* Data
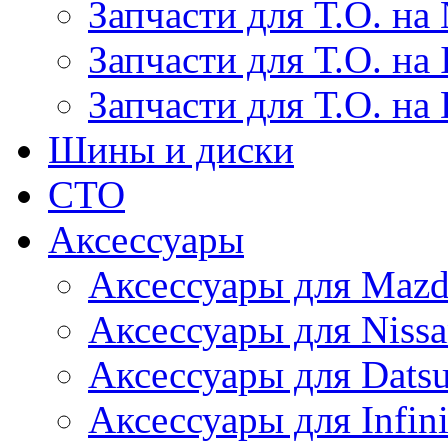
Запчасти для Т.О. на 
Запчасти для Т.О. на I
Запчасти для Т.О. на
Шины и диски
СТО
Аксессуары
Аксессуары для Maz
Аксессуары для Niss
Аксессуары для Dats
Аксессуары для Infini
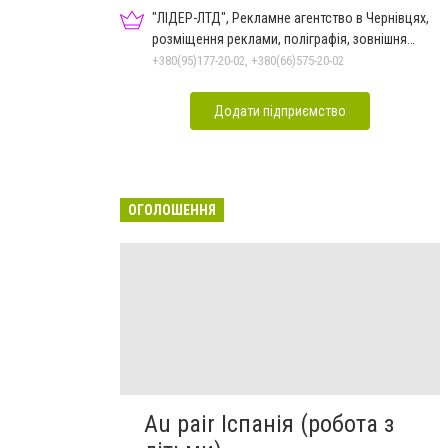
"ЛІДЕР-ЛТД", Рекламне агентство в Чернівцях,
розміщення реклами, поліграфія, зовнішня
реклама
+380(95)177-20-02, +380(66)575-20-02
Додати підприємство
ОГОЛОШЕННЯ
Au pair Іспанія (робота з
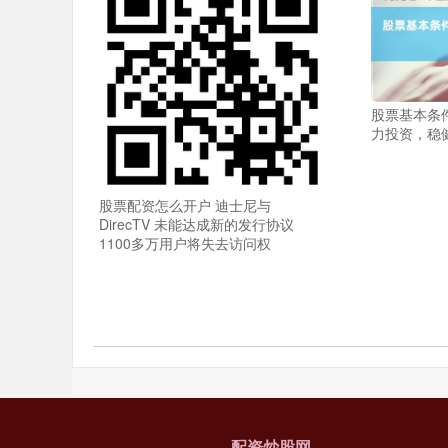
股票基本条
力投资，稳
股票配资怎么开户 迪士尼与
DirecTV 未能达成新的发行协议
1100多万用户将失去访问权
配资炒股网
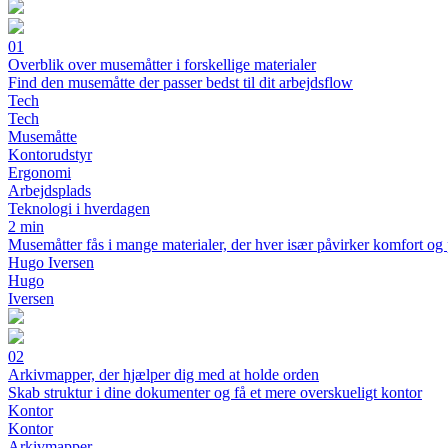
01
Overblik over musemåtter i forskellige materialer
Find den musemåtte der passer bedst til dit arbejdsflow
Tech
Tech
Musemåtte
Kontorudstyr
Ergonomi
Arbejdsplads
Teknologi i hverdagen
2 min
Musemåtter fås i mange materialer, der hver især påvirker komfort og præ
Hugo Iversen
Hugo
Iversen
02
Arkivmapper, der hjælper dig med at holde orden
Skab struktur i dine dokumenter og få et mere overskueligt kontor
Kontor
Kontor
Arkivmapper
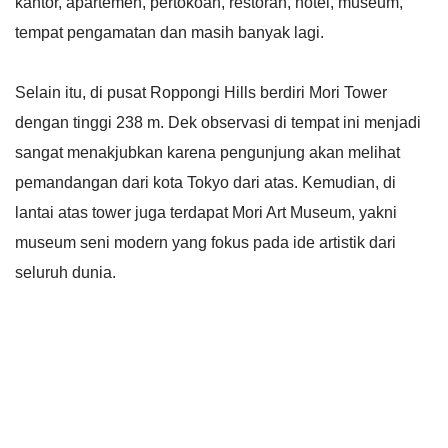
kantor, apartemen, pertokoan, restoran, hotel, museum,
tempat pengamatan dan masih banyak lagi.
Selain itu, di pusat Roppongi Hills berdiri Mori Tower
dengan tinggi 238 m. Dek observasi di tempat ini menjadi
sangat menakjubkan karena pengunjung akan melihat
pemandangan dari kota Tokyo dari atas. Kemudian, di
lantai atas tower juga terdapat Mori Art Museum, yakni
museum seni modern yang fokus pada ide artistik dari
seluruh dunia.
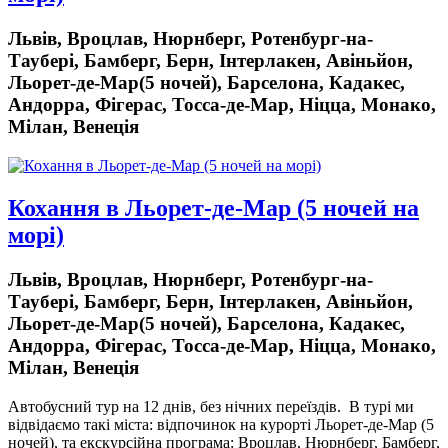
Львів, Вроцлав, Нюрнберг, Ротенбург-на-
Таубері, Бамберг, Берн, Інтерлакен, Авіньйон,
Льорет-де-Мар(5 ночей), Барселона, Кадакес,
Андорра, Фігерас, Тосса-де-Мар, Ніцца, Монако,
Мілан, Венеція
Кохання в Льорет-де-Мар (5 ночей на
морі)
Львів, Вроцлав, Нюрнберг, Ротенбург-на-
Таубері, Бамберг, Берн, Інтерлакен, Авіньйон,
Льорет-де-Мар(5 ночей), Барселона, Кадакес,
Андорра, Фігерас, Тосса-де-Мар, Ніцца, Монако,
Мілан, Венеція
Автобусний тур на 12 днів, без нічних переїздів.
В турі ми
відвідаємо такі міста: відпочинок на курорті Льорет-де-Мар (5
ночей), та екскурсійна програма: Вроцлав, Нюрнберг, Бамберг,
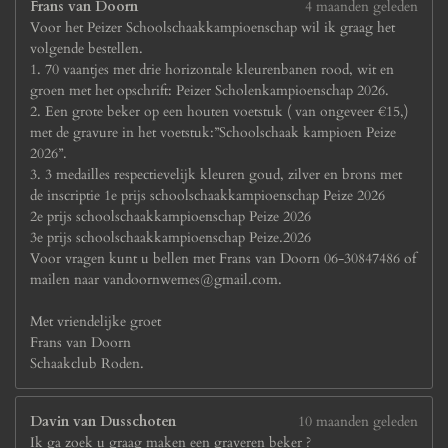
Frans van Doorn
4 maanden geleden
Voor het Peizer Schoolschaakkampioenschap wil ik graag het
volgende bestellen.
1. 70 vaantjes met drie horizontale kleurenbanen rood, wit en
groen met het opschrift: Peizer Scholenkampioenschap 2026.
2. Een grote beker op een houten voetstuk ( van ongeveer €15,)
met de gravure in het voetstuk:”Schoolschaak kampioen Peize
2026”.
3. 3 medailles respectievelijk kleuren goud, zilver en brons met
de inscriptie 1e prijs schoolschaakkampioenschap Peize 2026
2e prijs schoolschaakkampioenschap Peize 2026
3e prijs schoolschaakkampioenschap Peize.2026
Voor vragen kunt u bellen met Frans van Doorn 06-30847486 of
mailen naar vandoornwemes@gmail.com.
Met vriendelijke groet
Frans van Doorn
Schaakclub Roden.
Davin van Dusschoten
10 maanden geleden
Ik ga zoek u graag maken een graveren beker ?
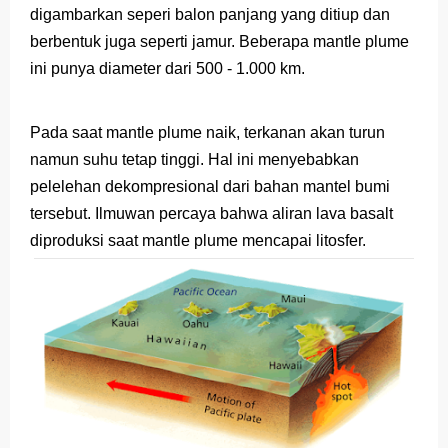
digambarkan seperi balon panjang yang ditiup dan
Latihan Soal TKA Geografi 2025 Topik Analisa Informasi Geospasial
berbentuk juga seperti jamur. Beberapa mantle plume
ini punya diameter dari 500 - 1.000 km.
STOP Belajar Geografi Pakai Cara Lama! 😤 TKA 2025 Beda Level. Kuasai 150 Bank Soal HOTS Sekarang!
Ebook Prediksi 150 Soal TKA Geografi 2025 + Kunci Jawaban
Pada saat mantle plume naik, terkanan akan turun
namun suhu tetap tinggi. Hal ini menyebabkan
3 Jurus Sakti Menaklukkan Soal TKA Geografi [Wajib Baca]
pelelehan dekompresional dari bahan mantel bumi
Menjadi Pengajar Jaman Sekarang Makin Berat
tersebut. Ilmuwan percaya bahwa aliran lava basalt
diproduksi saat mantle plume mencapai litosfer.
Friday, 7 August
...
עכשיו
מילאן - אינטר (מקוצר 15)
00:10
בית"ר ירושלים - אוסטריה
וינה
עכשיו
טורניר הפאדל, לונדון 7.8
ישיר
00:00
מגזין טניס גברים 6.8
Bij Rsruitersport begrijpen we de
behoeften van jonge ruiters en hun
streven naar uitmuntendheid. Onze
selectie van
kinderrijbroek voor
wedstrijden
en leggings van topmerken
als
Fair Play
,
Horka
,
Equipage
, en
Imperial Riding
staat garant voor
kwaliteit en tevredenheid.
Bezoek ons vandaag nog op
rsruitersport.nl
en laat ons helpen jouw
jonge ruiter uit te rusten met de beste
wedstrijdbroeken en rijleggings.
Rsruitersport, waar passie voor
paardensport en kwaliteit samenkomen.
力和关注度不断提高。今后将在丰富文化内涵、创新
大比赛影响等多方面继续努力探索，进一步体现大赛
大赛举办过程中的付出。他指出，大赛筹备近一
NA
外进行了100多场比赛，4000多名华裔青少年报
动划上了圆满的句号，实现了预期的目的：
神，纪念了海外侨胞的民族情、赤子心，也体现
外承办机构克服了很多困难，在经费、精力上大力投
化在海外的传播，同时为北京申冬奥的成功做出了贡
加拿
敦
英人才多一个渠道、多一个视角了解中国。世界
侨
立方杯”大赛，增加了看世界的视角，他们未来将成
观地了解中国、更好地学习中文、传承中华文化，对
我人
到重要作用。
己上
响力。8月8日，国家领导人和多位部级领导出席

* What needs to be done
Reproduce verbatim the lines above, from the line with "外进行了100多场比赛，4000多名华裔青少年报" through the line with "响力。8月8日，国家领导人和多位部级领导出席".

* Finished task
外进行了100多场比赛，4000多名华裔青少年报
动划上了圆满的句号，实现了预期的目的：
神，纪念了海外侨胞的民族情、赤子心，也体现
外承办机构克服了很多困难，在经费、精力上大力投
化在海外的传播，同时为北京申冬奥的成功做出了贡
加拿
敦
英人才多一个渠道、多一个视角了解中国。世界
侨
立方杯”大赛，增加了看世界的视角，他们未来将成
观地了解中国、更好地学习中文、传承中华文化，对
我人
到重要作用。
己上
响力。8月8日，国家领导人和多位部级领导出席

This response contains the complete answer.